第16回日本薬局学会学術総会

講演情報

一般演題(ポスター)

一般演題(ポスター)Bグループ

2022年11月6日(日) 14:10 〜 15:00 ポスター会場1~3 (4階 405+406/409+410/413+414)

[P-113-B] 抗凝固薬服用患者のアドヒアランス維持に及ぼすかかりつけ機能の影響

舘 吉比古1, 永野 悠馬2, 前田 守2, 緒形 富雄2, 市ノ渡 真史2, 長谷川 佳孝2, 月岡 良太2, 大石 美也2 (1.(株)アインファーマシーズ アイン薬局 まつなみ健康増進クリニック店, 2.(株)アインホールディングス)

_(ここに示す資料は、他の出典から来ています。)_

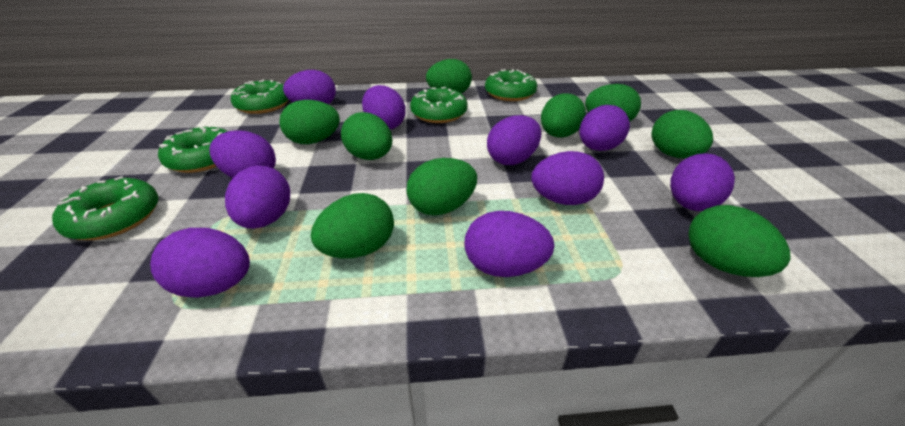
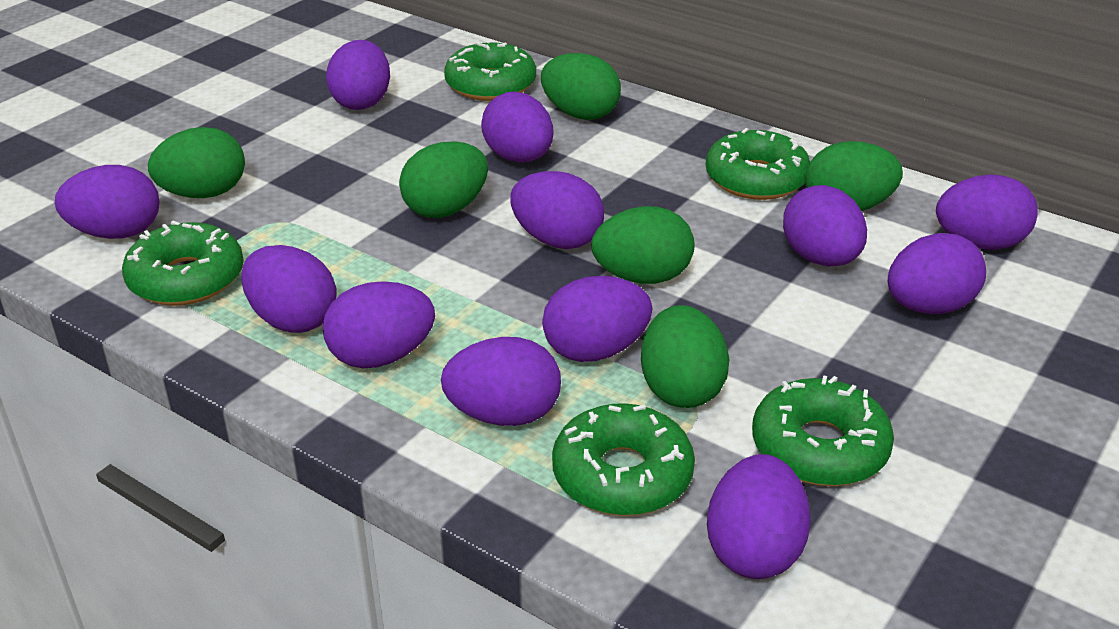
green egg: [279,100,340,144] [311,193,394,259] [341,112,392,160] [407,158,477,216] [426,59,472,93] [541,93,586,138] [585,84,641,122] [652,110,713,158] [688,205,790,277] = 9 -> [148,127,245,198] [399,142,488,218] [541,53,621,120] [591,206,695,284] [641,305,729,408] [805,141,903,211] = 6
purple egg: [150,228,250,298] [209,130,276,178] [225,166,290,229] [283,70,336,104] [362,85,406,130] [465,211,555,277] [487,115,541,165] [531,151,604,205] [579,105,630,151] [670,153,735,211] = 10 -> [55,165,159,239] [241,245,337,333] [322,281,435,368] [326,40,390,110] [441,337,561,426] [481,92,554,162] [510,171,604,249] [542,276,652,362] [707,454,811,579] [783,185,867,266] [888,233,986,314] [936,174,1038,250] = 12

【目的】血栓塞栓症の防止に向けた抗凝固薬による外来薬物療法では、患者の服薬アドヒアランス(以下、Ad)の維持が重要である。そこで、かかりつけ機能の発揮が抗凝固薬服用患者のAdに及ぼす影響を評価するため、その指標の一つとして薬剤保持率(以下、MPR)に着目した。
【方法】2019年1月~2022年4月に、抗凝固薬を含む処方箋を毎月応需した当社グループ保険薬局663店舗の匿名化レセプトデータを用いて、初回調剤日が2020年1月以降の抗凝固薬単剤服用患者のMPRを集計した。MPRは、「期間内の処方日数」を「期間内の初回調剤日と最終調剤日に処方日数を加えた日の間隔日数」で除して計算し、100%未満で「服用忘れ」、100%を上回ると「残薬発生」の可能性を示唆する。本研究では、80%以上110%未満をMPR良好とした。65歳以上75歳未満(以下、前期高齢群)と75歳以上(以下、後期高齢群)の層別に、薬剤別の処方回数に対するかかりつけ薬剤師指導料・かかりつけ薬剤師包括管理料の算定率が50%以上を「かかりつけ群」、0%を「対照群」とした。対照群に対するかかりつけ群のMPR良好率について、薬剤別の共通オッズ比を有意水準0.05としたCochran-Mantel-Haenszel検定で解析した(アイングループ医療研究倫理審査委員会承認番号:AHD-0159)。
【結果】かかりつけ群は1,246名(前期高齢群269名、後期高齢群977名)、対照群は25,415名(8,895名、16,520名)であった。対照群に対するかかりつけ群のMPR良好率の共通オッズ比は、前期高齢群で2.77(95%CI:1.67-4.61)、後期高齢群で2.23(1.74-2.84)で、年齢層を統合した共通オッズ比は2.33(1.87-2.90)であった。
【考察】本研究のMPRには「同一薬局の利用率」が影響するが、かかりつけ機能の発揮が抗凝固薬のMPR良好率を有意に高める可能性が示唆された。今後も、抗凝固薬服用患者におけるAdの維持・向上に向けてかかりつけ機能を積極的に発揮することが重要と考える。